5.5.17

RENDEZ-VOUS AU 'MAJESTIC'

On ne se rend pas forcément compte des changements intervenus dans l'aspect des iris depuis les années 1980. Il faut feuilleter un ancien catalogue et le comparer à un catalogue d'aujourd'hui pour comprendre combien les iris ont évolué. Ils ont changé dans la forme : on est passé des discrètes ondulations comme celles qui ornaient 'Titan's Glory' ou 'Edith Wolford' aux bouillonnés de 'Sea Power' ou 'Décadence' ; ils ont aussi changé dans les couleurs et les modèles : les indémodables étaient présents : plicatas divers et variegatas ; ils sont toujours là, mais aucun « dark top » dans le catalogue Cayeux de 1988, aucun luminata, aucun « space ager », aucun « broken color » et il n'était pas encore question d'ombrata ou de distallata ! Le monde des iris se transforme au même rythme que le monde tout court...

Parmi les modèles ou associations de couleurs qui sont d'apparition récente, nous allons évoquer ces fleurs, dont on ne sait pas encore comment les appeler, ou se juxtaposent différentes couleurs dans des associations audacieuses et des dégradés originaux. Tout le monde se souvient de 'Burnt Toffee' (Schreiner, 1977) décrit comme :  « Pétales couleur chocolat clair, balayé de bleu lavande du centre vers les côtes ; sépales d'un cholocat plus soutenu, avec du chocolat sombre sur les épaules et une tache bleue au centre ; barbes allant du doré éteint au bleu. » C'était quelque chose d'étrange au moment de sa mise sur le marché. C'est longtemps resté une exception. Pour trouver une fleur qui s'en rapproche il a fallu attendre le début des années 2000. Peut-être d'ailleurs peut-on situer le point de départ du nouveau modèle à 'Berry Scarry' (Black P., 2005) qui est décrit comme : « Pétales gris-orchidée pastel, plus sombre aux bords (…) ; sépales violet pourpré au centre devenant rouge violacé, large bords gris perle translucide, poudrage blanc autour des barbes orange (...) ». Le pedigree est (Off Color Joke X (Skyblaze x Tom Johnson)), et dans ce couple on devine une amorce du modèle chez 'Off Color Joke' (Black P., 1997) avec ses pétales gris lavés de mauve et ses sépales parcourus de traces violettes. On trouve à peu près la même chose chez 'Comic Opera' (Sutton G., 2005), mais avec une toute autre origine. Cette fois le panel de couleurs s'enrichit aux sépales avec du brun tavelé de violet, comme la peau de certains serpents. A partir de ce moment on peut dire, en langage actuel, que l'affaire était dans les tuyaux.

▶ [DONNÉES]
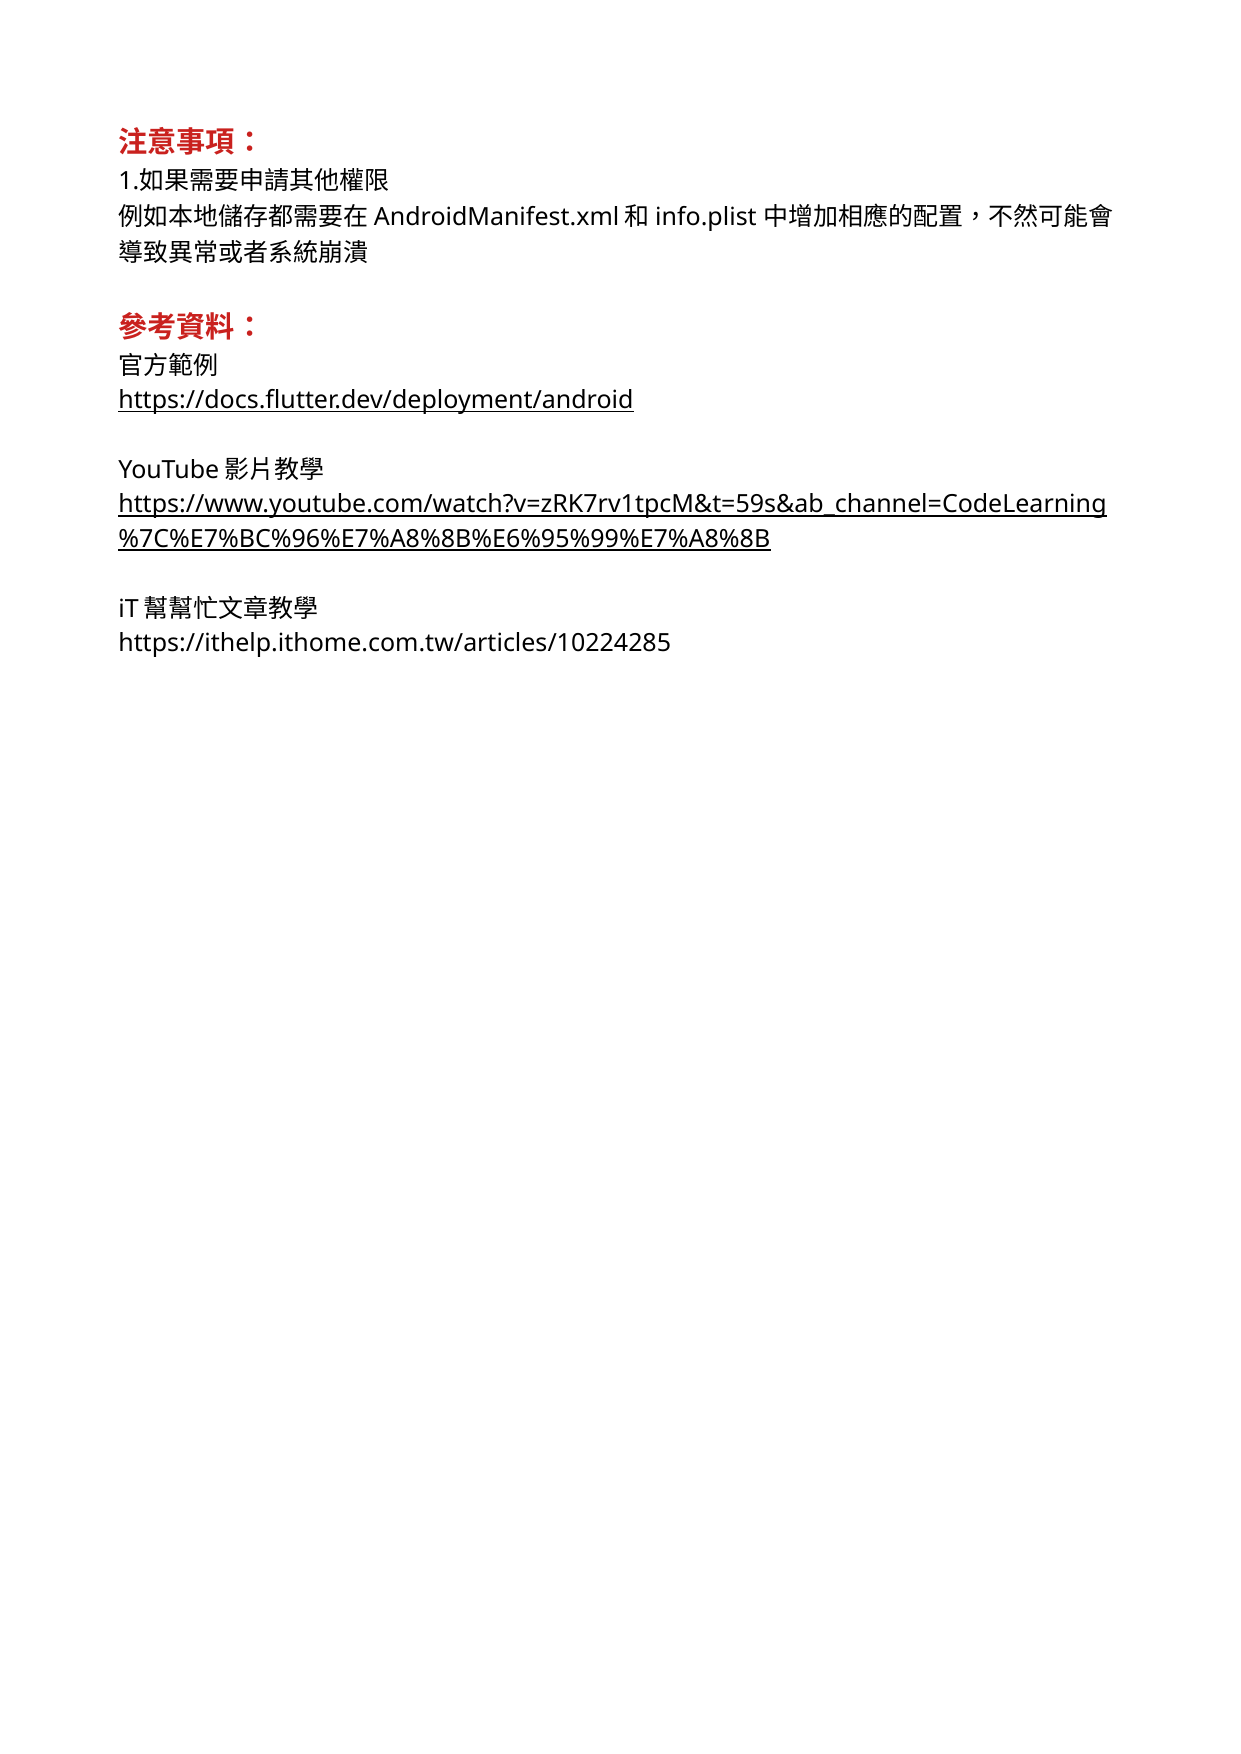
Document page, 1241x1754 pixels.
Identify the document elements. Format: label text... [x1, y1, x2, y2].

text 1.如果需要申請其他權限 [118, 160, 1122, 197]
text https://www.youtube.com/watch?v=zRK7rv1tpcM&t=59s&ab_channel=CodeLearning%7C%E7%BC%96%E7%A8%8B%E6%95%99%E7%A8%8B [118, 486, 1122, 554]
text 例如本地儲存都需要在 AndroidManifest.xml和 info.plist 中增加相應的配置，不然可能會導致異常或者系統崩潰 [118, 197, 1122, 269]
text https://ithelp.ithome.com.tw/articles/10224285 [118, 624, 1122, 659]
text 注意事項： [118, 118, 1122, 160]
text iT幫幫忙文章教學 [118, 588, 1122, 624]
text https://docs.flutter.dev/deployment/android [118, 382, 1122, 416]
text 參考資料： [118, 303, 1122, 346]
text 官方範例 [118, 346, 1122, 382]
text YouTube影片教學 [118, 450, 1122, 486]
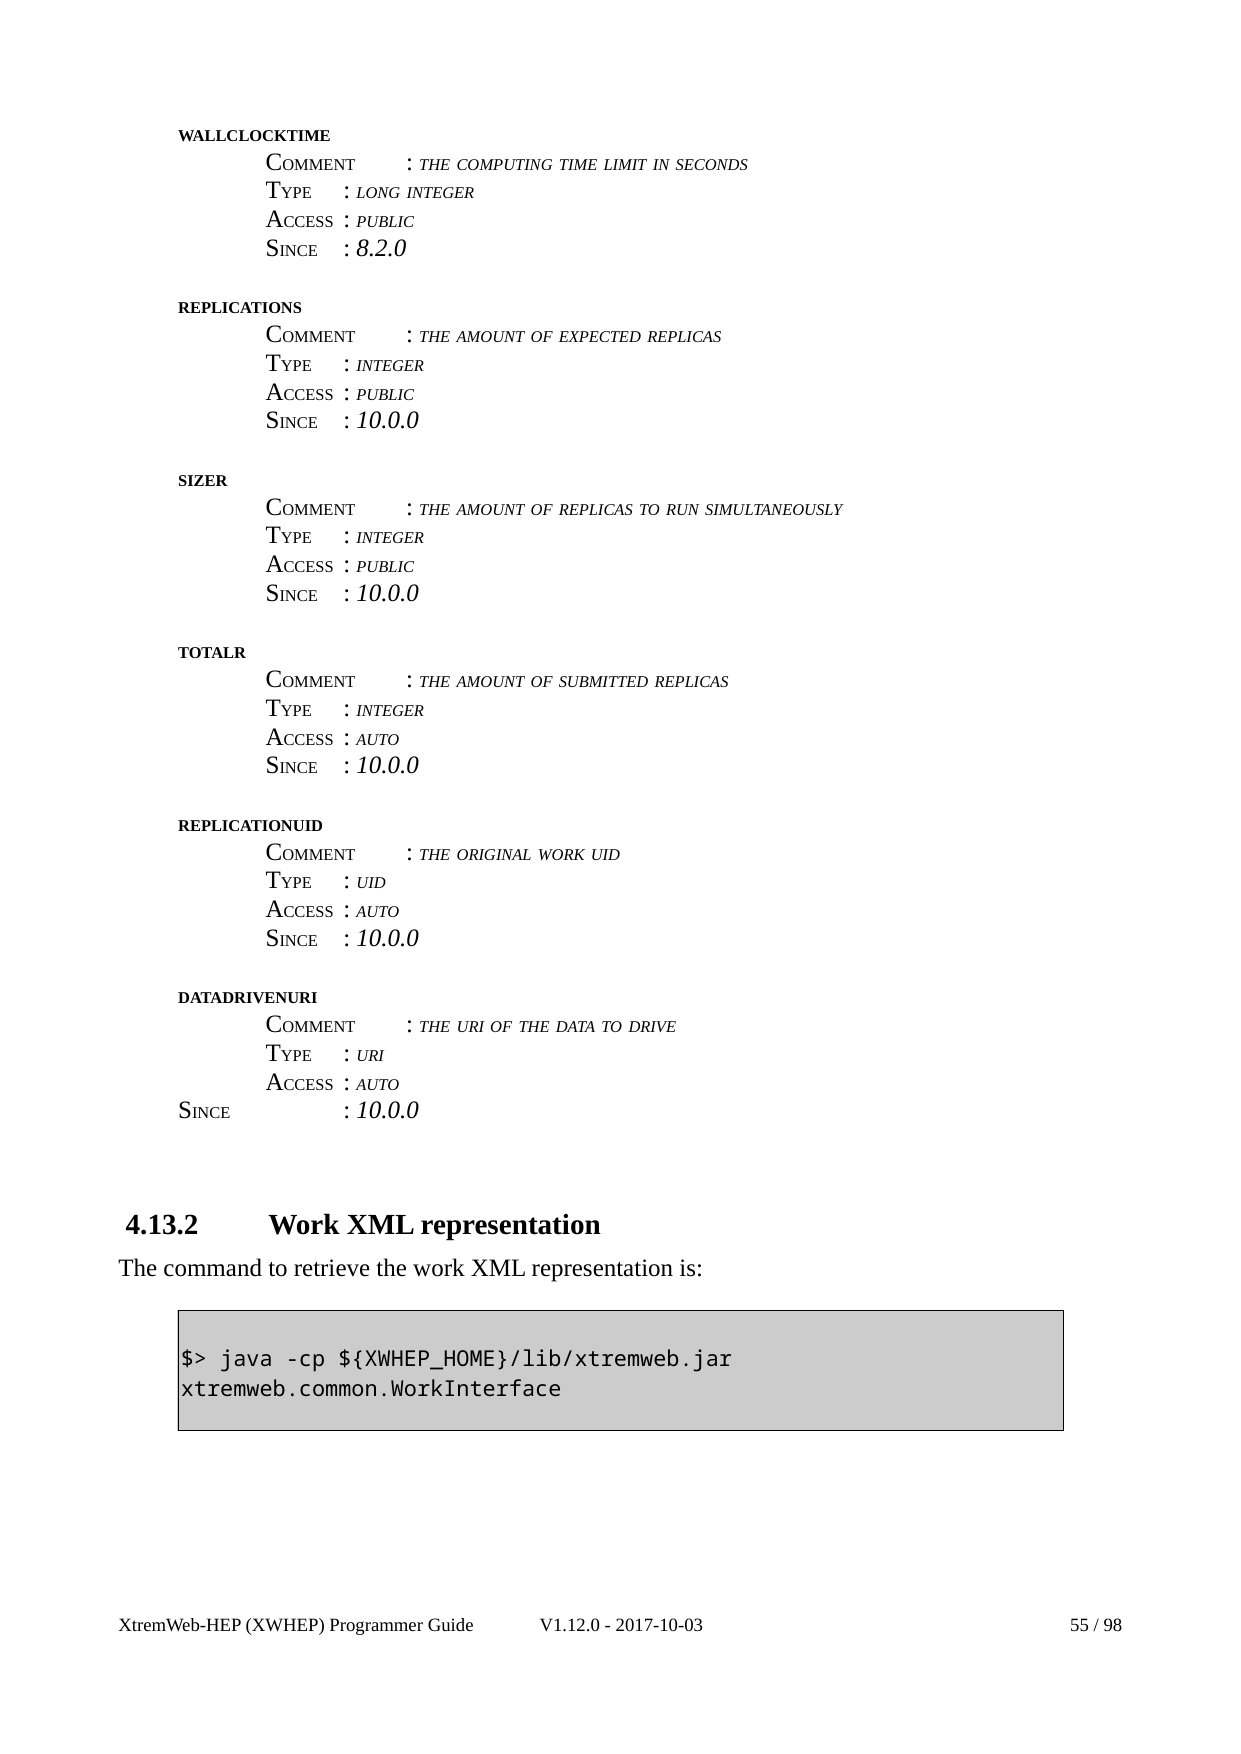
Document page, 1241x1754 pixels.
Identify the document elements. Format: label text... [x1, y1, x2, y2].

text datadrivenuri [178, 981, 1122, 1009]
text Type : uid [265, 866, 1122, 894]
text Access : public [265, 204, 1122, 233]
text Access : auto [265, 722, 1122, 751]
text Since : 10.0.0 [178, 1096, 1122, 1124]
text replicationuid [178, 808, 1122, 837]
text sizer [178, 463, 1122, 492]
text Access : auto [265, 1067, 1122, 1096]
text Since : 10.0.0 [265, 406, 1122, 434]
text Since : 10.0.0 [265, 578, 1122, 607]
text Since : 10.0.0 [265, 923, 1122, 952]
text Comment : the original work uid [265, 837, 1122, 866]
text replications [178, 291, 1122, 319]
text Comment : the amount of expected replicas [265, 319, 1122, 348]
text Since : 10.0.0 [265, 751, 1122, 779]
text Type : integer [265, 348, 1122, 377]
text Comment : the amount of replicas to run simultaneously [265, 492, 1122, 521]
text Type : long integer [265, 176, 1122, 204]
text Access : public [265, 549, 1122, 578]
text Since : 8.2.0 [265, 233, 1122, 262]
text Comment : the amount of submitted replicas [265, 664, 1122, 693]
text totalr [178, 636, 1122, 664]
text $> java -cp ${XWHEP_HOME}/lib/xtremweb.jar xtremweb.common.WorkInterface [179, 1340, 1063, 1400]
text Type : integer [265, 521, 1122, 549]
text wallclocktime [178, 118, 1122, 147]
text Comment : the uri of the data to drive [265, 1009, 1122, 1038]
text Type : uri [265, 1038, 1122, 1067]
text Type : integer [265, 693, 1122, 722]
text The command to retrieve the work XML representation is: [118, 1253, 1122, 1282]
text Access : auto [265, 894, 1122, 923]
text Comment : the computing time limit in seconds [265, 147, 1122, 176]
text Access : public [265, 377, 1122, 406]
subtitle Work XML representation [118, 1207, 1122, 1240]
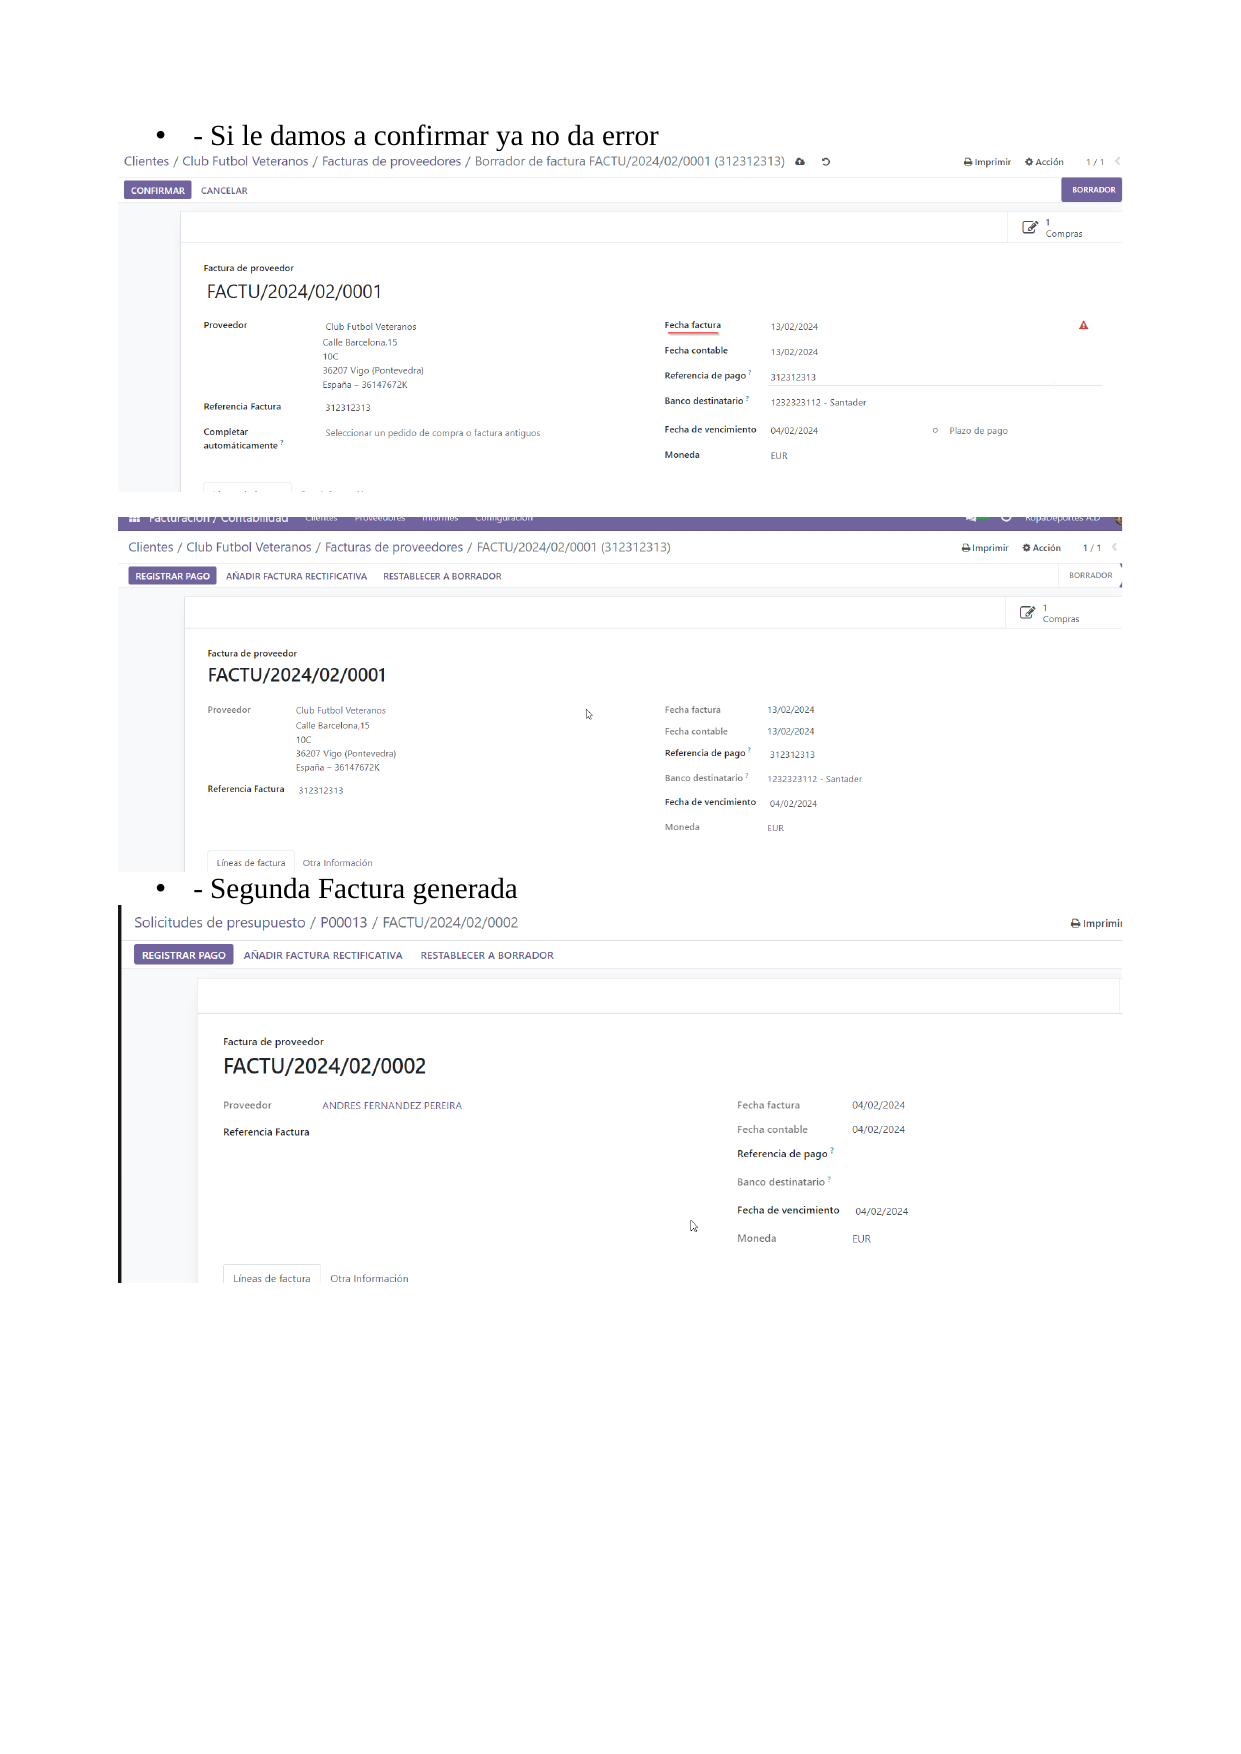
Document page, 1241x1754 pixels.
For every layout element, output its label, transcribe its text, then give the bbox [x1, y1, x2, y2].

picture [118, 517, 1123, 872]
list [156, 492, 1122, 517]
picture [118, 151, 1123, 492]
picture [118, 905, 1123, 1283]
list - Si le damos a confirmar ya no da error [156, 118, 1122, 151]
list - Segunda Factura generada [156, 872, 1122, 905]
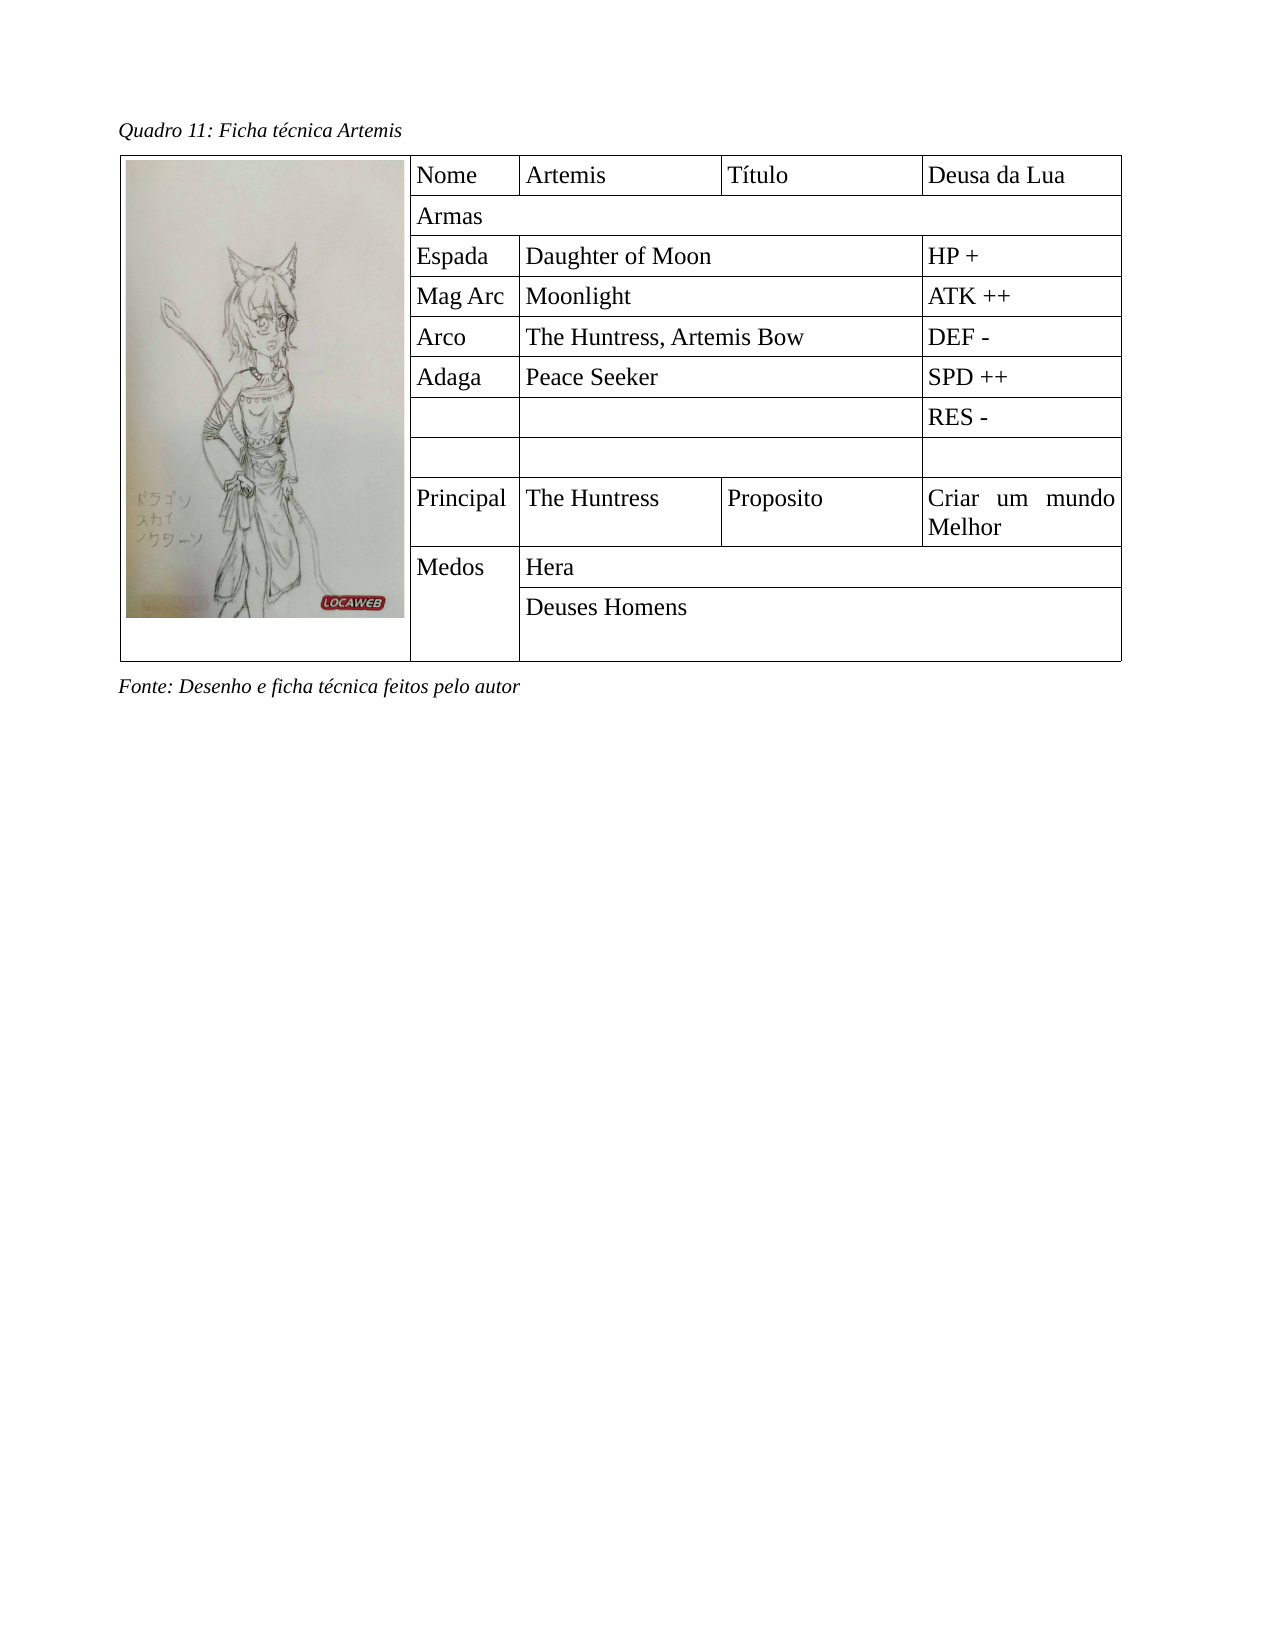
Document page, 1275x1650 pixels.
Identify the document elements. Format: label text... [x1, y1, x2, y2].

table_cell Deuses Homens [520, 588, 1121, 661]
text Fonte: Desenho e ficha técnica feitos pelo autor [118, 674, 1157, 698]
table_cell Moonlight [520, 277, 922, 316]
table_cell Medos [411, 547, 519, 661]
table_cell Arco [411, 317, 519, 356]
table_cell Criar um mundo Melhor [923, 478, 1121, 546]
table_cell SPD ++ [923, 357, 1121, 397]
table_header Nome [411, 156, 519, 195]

▶ [TRAVAIL À FAIRE]
A - Relevez dans le texte sur les iris chaque variété suivie, entre parenthèses, d'un nom d'obtenteur et d'une année. Reprenez ces indications.
B - D'après le texte sur les iris, à quoi ressemble le brun tavelé de violet des sépales de 'Comic Opera' ?
C - Prolongez le texte sur les iris après sa dernière phrase.

▶ [LISTE DES RÉPONSES]
A -
'Burnt Toffee' (Schreiner, 1977)
'Berry Scarry' (Black P., 2005)
'Off Color Joke' (Black P., 1997)
'Comic Opera' (Sutton G., 2005)

B - À la peau de certains serpents.

C -
Quelqu'un qui a repéré le bon filon, c'est le texan Tom Burseen. Toujours à la recherche de la nouveauté et de la surprise, cet obtenteur original a fabriqué quelque chose de proche de ce qu'avaient fait ses deux prédécesseurs, mais y a ajouté une couleur supplémentaire, à partir du quasi-distallata 'Ring Around Rosie', c'est à dire une coloration poudrée brune au centre des sépales.

Il a attribué à ses nouveautés des noms improbables : 'Swearin Ima Blarin' (2010) et 'Dewuc Whatic' (2010). Dans ces deux iris on aperçoit des ascendances broken color qui surgissent aléatoirement sur certaines fleurs. Le côté broken color, d'ailleurs, est exploité pour quelques autres variétés richement colorées, mais victimes aussi, d'une certaine instabilité chromatique. C'est le cas de 'Cranfil's Gap' (2010) qui descend de 'Gnu Again' (Kasperek, 1993), tout comme 'Maggie Beth' (2012).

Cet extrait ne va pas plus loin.